Les guérisons de Jésus affirment que Dieu ne veut pas le mal, même s’il existe momentanément pour l’homme. Sa venue, ses gestes d’amitié vis-à-vis des malades, son attention à leur égard, ses propres souffrances expliqent mieux ce mystère, au coeur de l’homme, que de longs discours.
J’aime aussi cet être plein de la fougue de la jeunesse, qui définit sa mission comme la marche du héraut qui crie la vérité jusqu’à en mourir.
« Aujourd’hui et demain et le jour suivant, Je dois être en route… »
Il sait où cette marche ardente le conduira « car il ne convient pas qu’un prophète périsse en dehors de Jérusalem ».

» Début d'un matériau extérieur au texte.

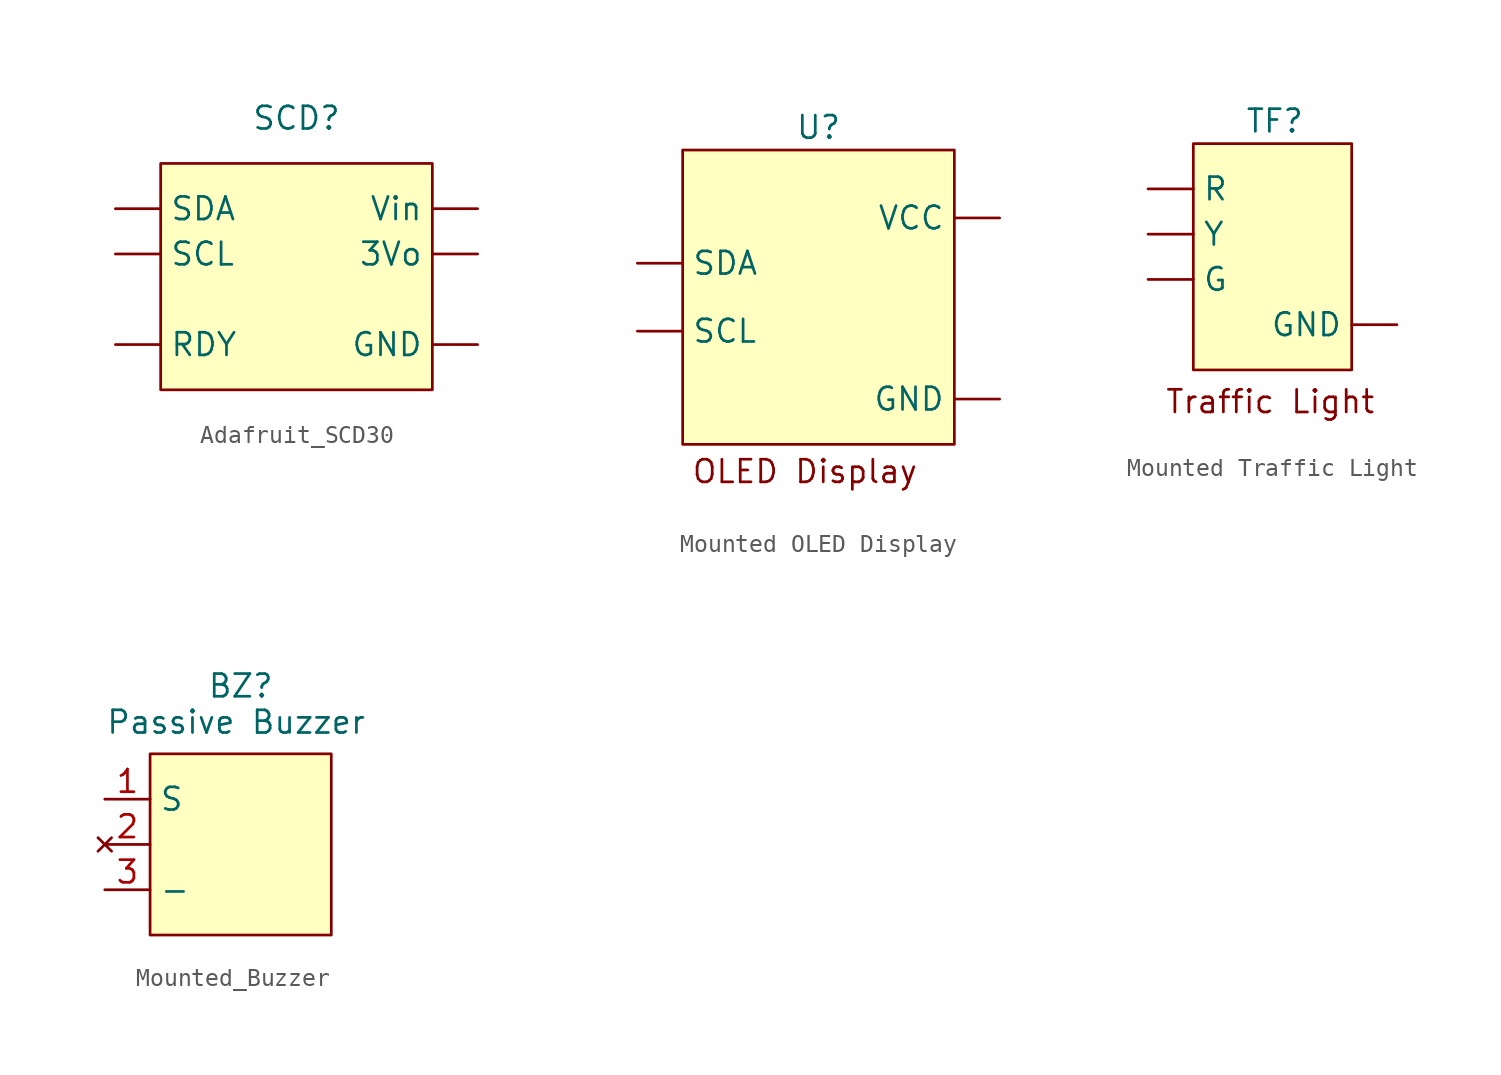
<source format=kicad_sym>
(kicad_symbol_lib
  (version 20231120)
  (generator "kicad_symbol_editor")
  (generator_version "8.0")
  (symbol "Adafruit_SCD30"
    (property "Reference" "SCD"
      (at 0 0 0)
      (effects (font (size 1.27 1.27))))
    (property "Value" ""
      (at 0 0 0)
      (effects (font (size 1.27 1.27))))
    (symbol "Adafruit_SCD30_0_1"
      (rectangle (start -7.62 -2.54) (end 7.62 -15.24) (stroke (width 0) (type default)) (fill (type background))))
    (symbol "Adafruit_SCD30_1_1"
      (pin power_out line (at 10.16 -7.62 180) (length 2.54) (name "3Vo" (effects (font (size 1.27 1.27)))) (number "" (effects (font (size 1.27 1.27)))))
      (pin power_in line (at 10.16 -12.7 180) (length 2.54) (name "GND" (effects (font (size 1.27 1.27)))) (number "" (effects (font (size 1.27 1.27)))))
      (pin bidirectional line (at -10.16 -12.7 0) (length 2.54) (name "RDY" (effects (font (size 1.27 1.27)))) (number "" (effects (font (size 1.27 1.27)))))
      (pin bidirectional line (at -10.16 -7.62 0) (length 2.54) (name "SCL" (effects (font (size 1.27 1.27)))) (number "" (effects (font (size 1.27 1.27)))))
      (pin bidirectional line (at -10.16 -5.08 0) (length 2.54) (name "SDA" (effects (font (size 1.27 1.27)))) (number "" (effects (font (size 1.27 1.27)))))
      (pin power_in line (at 10.16 -5.08 180) (length 2.54) (name "Vin" (effects (font (size 1.27 1.27)))) (number "" (effects (font (size 1.27 1.27)))))))
  (symbol "Mounted OLED Display"
    (property "Reference" "U"
      (at 0 0 0)
      (effects (font (size 1.27 1.27))))
    (property "Value" ""
      (at 1.27 0 0)
      (effects (font (size 1.27 1.27))))
    (symbol "Mounted OLED Display_0_1"
      (rectangle (start -7.62 -1.27) (end 7.62 -17.78) (stroke (width 0) (type default)) (fill (type background))))
    (symbol "Mounted OLED Display_1_1"
      (text "OLED Display" (at -0.762 -19.304 0) (effects (font (size 1.27 1.27))))
      (pin power_in line (at 10.16 -15.24 180) (length 2.54) (name "GND" (effects (font (size 1.27 1.27)))) (number "" (effects (font (size 1.27 1.27)))))
      (pin power_in line (at -10.16 -11.43 0) (length 2.54) (name "SCL" (effects (font (size 1.27 1.27)))) (number "" (effects (font (size 1.27 1.27)))))
      (pin power_in line (at -10.16 -7.62 0) (length 2.54) (name "SDA" (effects (font (size 1.27 1.27)))) (number "" (effects (font (size 1.27 1.27)))))
      (pin power_in line (at 10.16 -5.08 180) (length 2.54) (name "VCC" (effects (font (size 1.27 1.27)))) (number "" (effects (font (size 1.27 1.27)))))))
  (symbol "Mounted Traffic Light"
    (property "Reference" "TF"
      (at -0.508 0 0)
      (effects (font (size 1.27 1.27))))
    (property "Value" ""
      (at 0 0 0)
      (effects (font (size 1.27 1.27))))
    (symbol "Mounted Traffic Light_0_1"
      (rectangle (start -5.08 -1.27) (end 3.81 -13.97) (stroke (width 0) (type default)) (fill (type background))))
    (symbol "Mounted Traffic Light_1_1"
      (text "Traffic Light" (at -0.762 -15.748 0) (effects (font (size 1.27 1.27))))
      (pin power_in line (at -7.62 -8.89 0) (length 2.54) (name "G" (effects (font (size 1.27 1.27)))) (number "" (effects (font (size 1.27 1.27)))))
      (pin power_in line (at 6.35 -11.43 180) (length 2.54) (name "GND" (effects (font (size 1.27 1.27)))) (number "" (effects (font (size 1.27 1.27)))))
      (pin power_in line (at -7.62 -3.81 0) (length 2.54) (name "R" (effects (font (size 1.27 1.27)))) (number "" (effects (font (size 1.27 1.27)))))
      (pin power_in line (at -7.62 -6.35 0) (length 2.54) (name "Y" (effects (font (size 1.27 1.27)))) (number "" (effects (font (size 1.27 1.27)))))))
  (symbol "Mounted_Buzzer"
    (property "Reference" "BZ"
      (at 0 0 0)
      (effects (font (size 1.27 1.27))))
    (property "Value" "Passive Buzzer"
      (at -0.254 -2.032 0)
      (effects (font (size 1.27 1.27))))
    (symbol "Mounted_Buzzer_0_1"
      (rectangle (start -5.08 -3.81) (end 5.08 -13.97) (stroke (width 0) (type default)) (fill (type background))))
    (symbol "Mounted_Buzzer_1_1"
      (pin power_in line (at -7.62 -6.35 0) (length 2.54) (name "S" (effects (font (size 1.27 1.27)))) (number "1" (effects (font (size 1.27 1.27)))))
      (pin no_connect line (at -7.62 -8.89 0) (length 2.54) (name "" (effects (font (size 1.27 1.27)))) (number "2" (effects (font (size 1.27 1.27)))))
      (pin power_in line (at -7.62 -11.43 0) (length 2.54) (name "-" (effects (font (size 1.27 1.27)))) (number "3" (effects (font (size 1.27 1.27))))))))
</source>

Jésus est pleinement conscient de sa mission. L’envoyé du Père est venu pour réaliser, dans la vérité ; « l’heure » où Il acceptera, librement, par amour, la mort du Fils de l’homme.
Son grand sacrifice, c’est cet abandon au Père, à « l’heure » de la mort de la créature fragile et intelligente, qui s’en remet dans la foi, à l’amour de Dieu. Il en connaît l’heure, le lieu, les circonstances et ce ne sont pas les manigances d’Hérode qui l’empêcheront de réaliser cette mission :
« Et le troisième jour, Je suis consommé… »
Dieu mène le monde malgré les puissants du jour. Jésus nous l’affirme avec force. La grande Espérance du Salut se réalisera malgré les ruses d’Hérode qui n’est à ses yeux qu’un renard. Face au pouvoir, il faut savoir dire et crier les droits de Dieu.